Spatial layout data
/---

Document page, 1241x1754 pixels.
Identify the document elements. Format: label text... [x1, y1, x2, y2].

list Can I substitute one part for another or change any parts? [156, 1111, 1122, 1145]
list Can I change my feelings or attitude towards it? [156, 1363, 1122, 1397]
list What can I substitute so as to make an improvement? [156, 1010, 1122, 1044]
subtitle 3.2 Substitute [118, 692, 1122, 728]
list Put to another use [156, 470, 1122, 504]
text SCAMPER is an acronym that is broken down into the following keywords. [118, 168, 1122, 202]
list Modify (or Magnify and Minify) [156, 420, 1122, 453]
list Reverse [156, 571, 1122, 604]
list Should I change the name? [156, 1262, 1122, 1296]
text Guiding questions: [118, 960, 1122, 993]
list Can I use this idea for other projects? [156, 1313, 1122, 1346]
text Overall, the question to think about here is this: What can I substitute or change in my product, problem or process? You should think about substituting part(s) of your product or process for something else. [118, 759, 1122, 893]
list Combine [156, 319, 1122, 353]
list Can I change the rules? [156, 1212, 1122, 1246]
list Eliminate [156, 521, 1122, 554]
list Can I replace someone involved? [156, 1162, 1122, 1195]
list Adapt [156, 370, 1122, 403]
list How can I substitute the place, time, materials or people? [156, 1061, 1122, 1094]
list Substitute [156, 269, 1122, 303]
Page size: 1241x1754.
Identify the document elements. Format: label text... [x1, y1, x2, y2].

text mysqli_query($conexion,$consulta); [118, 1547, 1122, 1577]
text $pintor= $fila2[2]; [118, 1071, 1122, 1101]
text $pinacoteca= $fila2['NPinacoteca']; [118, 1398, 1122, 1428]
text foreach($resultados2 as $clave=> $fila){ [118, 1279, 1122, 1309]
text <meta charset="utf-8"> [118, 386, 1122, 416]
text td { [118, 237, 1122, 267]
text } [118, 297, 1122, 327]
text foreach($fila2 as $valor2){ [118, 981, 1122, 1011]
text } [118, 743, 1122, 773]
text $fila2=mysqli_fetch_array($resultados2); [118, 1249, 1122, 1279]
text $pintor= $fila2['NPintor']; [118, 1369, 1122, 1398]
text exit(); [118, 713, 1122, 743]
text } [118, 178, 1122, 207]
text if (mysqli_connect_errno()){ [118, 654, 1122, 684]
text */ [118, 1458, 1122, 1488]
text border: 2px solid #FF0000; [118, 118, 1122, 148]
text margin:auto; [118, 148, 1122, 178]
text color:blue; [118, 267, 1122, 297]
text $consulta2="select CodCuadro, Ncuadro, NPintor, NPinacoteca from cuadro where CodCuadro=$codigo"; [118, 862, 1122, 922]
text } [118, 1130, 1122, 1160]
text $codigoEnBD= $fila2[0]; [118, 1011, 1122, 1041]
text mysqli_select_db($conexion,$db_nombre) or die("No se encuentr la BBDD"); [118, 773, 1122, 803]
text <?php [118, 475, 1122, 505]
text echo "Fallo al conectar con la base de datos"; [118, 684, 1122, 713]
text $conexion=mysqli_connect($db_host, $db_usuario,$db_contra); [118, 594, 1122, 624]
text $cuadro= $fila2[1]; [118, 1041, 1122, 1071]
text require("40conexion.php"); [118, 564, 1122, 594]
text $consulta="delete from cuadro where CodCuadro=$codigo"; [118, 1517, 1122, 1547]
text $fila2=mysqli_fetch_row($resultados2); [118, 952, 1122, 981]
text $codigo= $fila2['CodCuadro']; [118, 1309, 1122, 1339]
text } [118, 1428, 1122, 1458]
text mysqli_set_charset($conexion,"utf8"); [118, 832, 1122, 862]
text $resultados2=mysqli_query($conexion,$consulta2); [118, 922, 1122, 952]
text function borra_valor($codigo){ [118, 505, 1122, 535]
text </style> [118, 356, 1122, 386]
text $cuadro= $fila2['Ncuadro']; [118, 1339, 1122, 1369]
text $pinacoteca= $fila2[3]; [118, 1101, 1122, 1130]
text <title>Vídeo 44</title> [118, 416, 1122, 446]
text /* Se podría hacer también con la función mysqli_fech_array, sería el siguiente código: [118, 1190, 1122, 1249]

\---

▸ GIVEN TASK
Rewrite the stretch of data from the line containing "list Can I substitute" through the line containing "text Guiding questions: [118, 960, 1122, 993]", swapping "improvement" for "enhancement" and leaving everything else as it is.

▸ EXPECTED ANSWER
list Can I substitute one part for another or change any parts? [156, 1111, 1122, 1145]
list Can I change my feelings or attitude towards it? [156, 1363, 1122, 1397]
list What can I substitute so as to make an enhancement? [156, 1010, 1122, 1044]
subtitle 3.2 Substitute [118, 692, 1122, 728]
list Put to another use [156, 470, 1122, 504]
text SCAMPER is an acronym that is broken down into the following keywords. [118, 168, 1122, 202]
list Modify (or Magnify and Minify) [156, 420, 1122, 453]
list Reverse [156, 571, 1122, 604]
list Should I change the name? [156, 1262, 1122, 1296]
text Guiding questions: [118, 960, 1122, 993]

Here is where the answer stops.